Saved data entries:
---+---
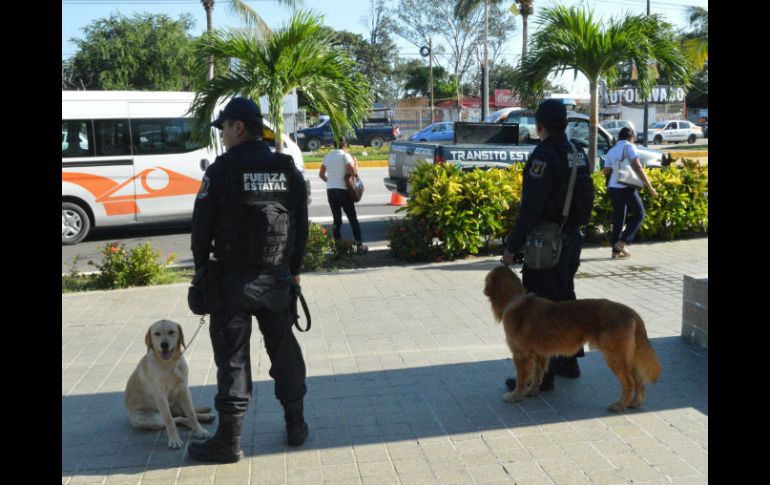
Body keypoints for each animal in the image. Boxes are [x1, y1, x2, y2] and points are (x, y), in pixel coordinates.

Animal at [124, 320, 214, 448]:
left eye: (171, 332)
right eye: (157, 334)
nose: (164, 344)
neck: (169, 364)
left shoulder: (184, 391)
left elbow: (191, 413)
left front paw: (200, 431)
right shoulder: (161, 396)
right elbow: (169, 420)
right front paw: (174, 440)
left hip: (176, 401)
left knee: (183, 415)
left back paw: (205, 417)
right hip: (148, 420)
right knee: (176, 418)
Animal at [484, 264, 656, 412]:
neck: (515, 298)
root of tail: (630, 312)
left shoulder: (520, 354)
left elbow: (521, 378)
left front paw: (515, 396)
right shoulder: (539, 354)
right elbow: (537, 374)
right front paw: (532, 391)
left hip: (615, 356)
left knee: (629, 382)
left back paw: (620, 405)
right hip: (628, 356)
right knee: (639, 381)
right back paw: (635, 403)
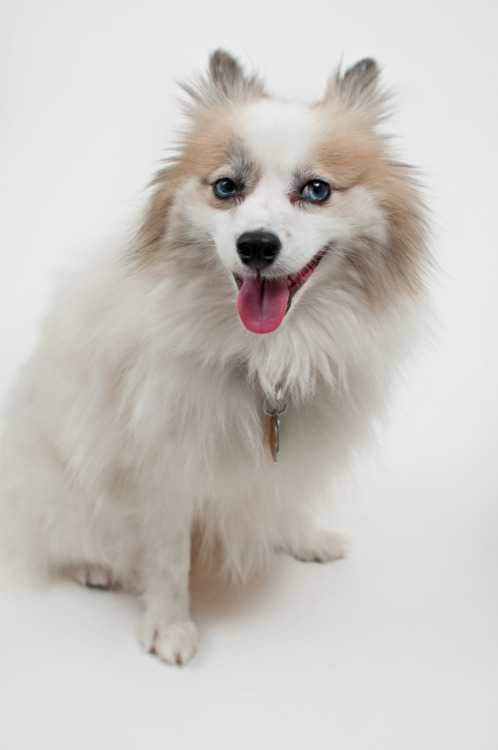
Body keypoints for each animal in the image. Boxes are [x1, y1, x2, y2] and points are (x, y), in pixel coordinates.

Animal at [0, 50, 428, 668]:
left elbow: (282, 494)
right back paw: (93, 566)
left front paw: (301, 536)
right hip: (57, 495)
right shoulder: (160, 472)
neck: (268, 357)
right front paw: (170, 625)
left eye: (317, 190)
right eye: (226, 187)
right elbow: (168, 558)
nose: (256, 245)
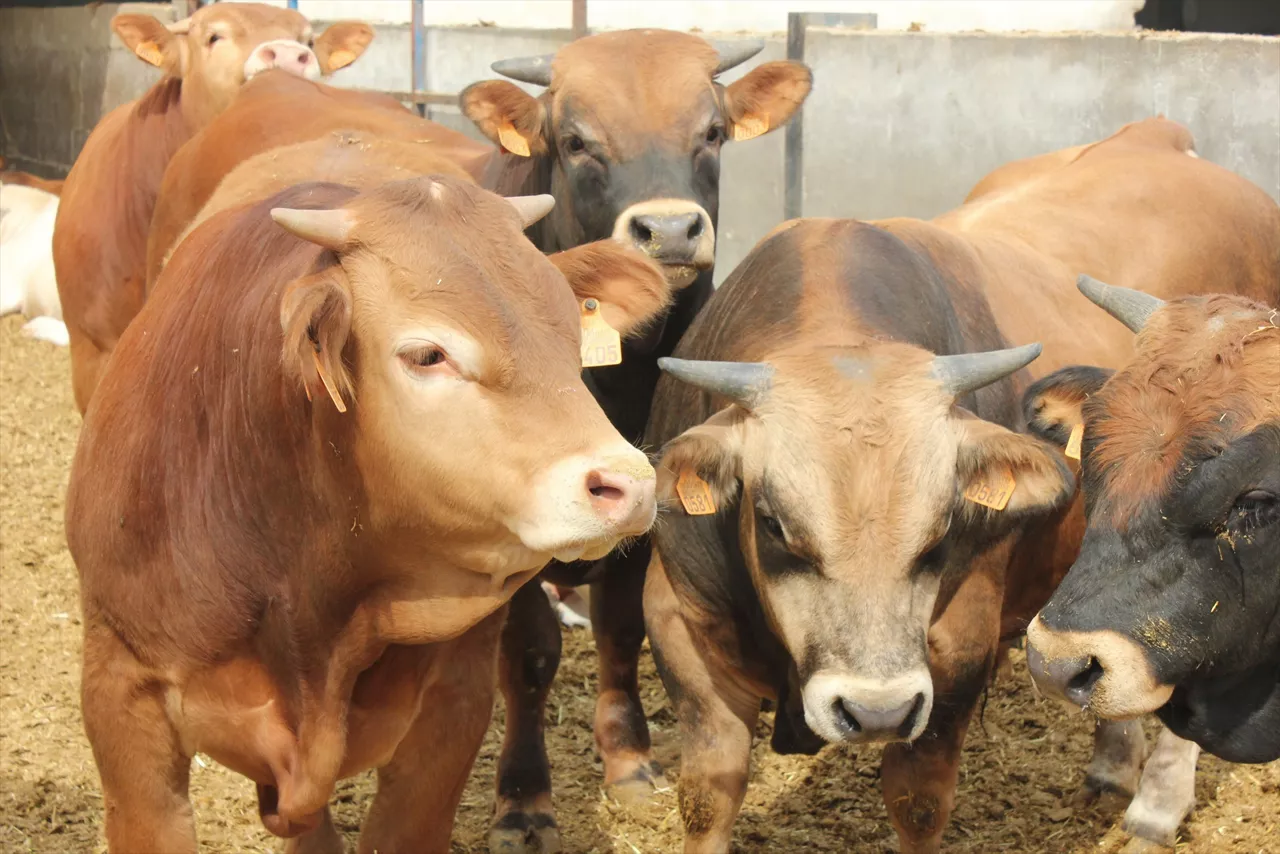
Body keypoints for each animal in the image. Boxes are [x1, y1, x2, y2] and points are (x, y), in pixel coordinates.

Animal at [134, 30, 812, 852]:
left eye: (711, 132)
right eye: (576, 140)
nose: (670, 231)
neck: (619, 376)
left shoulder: (644, 506)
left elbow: (620, 630)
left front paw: (628, 759)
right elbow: (529, 655)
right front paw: (524, 800)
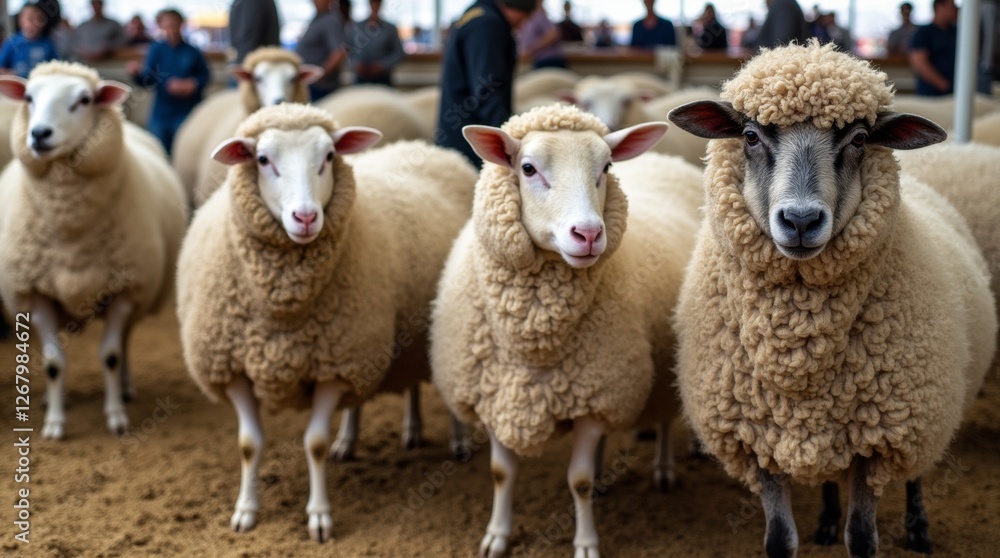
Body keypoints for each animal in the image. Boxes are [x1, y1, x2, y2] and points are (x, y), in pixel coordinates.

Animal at [0, 61, 188, 439]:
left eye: (84, 100)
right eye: (28, 97)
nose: (39, 134)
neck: (72, 233)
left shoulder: (125, 291)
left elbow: (111, 356)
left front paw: (116, 417)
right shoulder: (35, 294)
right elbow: (54, 363)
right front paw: (54, 423)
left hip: (139, 296)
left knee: (126, 341)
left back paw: (127, 388)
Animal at [176, 103, 479, 542]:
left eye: (330, 156)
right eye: (262, 159)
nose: (305, 217)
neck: (283, 308)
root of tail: (428, 148)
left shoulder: (334, 368)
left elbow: (313, 443)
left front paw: (319, 516)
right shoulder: (234, 367)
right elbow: (249, 444)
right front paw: (245, 511)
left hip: (435, 329)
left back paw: (458, 442)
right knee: (396, 388)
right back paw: (376, 436)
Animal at [430, 104, 701, 557]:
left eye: (606, 167)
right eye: (527, 168)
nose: (588, 233)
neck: (537, 338)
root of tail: (666, 161)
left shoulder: (594, 398)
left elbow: (579, 481)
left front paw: (586, 542)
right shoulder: (496, 395)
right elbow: (501, 472)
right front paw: (497, 535)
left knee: (664, 420)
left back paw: (664, 469)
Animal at [668, 41, 996, 558]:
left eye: (859, 139)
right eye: (750, 135)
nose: (801, 220)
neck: (801, 352)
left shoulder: (881, 439)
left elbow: (861, 538)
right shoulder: (755, 441)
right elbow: (779, 541)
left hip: (928, 412)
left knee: (918, 471)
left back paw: (918, 527)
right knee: (825, 477)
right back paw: (824, 520)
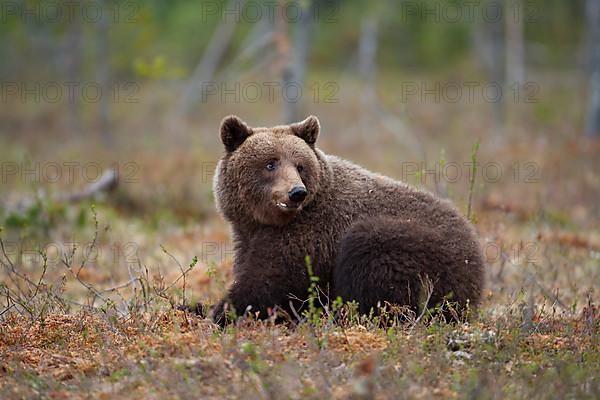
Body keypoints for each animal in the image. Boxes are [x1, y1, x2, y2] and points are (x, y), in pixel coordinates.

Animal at [210, 115, 482, 324]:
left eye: (300, 165)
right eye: (270, 163)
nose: (297, 192)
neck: (264, 222)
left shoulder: (309, 235)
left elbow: (268, 283)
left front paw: (214, 311)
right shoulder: (248, 234)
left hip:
---+---
Directions for this task
Write out exactly the lines from the line holding "left back paw: (458, 442)" through the last line of the records above, inclusive, and nothing more. Leave out the pictures.

Response to the exercise
left back paw: (458, 442)
right knee: (396, 388)
right back paw: (376, 436)
Animal at [430, 104, 701, 557]:
left eye: (606, 167)
right eye: (527, 168)
nose: (588, 233)
neck: (537, 338)
root of tail: (666, 161)
left shoulder: (594, 398)
left elbow: (579, 481)
left front paw: (586, 542)
right shoulder: (496, 395)
right elbow: (501, 472)
right front paw: (497, 535)
left knee: (664, 420)
left back paw: (664, 469)
Animal at [668, 41, 996, 558]:
left eye: (859, 139)
right eye: (750, 135)
nose: (801, 220)
neck: (801, 352)
left shoulder: (881, 439)
left elbow: (861, 538)
right shoulder: (755, 441)
right elbow: (779, 541)
left hip: (928, 412)
left knee: (918, 471)
left back paw: (918, 527)
right knee: (825, 477)
right back paw: (824, 520)
Body keypoints for each animal in the image. Boxes are [x1, y1, x2, y2] and points are (x, y), in pixel coordinates.

Animal at [210, 115, 482, 324]:
left eye: (300, 165)
right eye: (270, 163)
nose: (297, 192)
neck: (264, 222)
left shoulder: (309, 235)
left elbow: (268, 283)
left front paw: (214, 311)
right shoulder: (248, 234)
left hip:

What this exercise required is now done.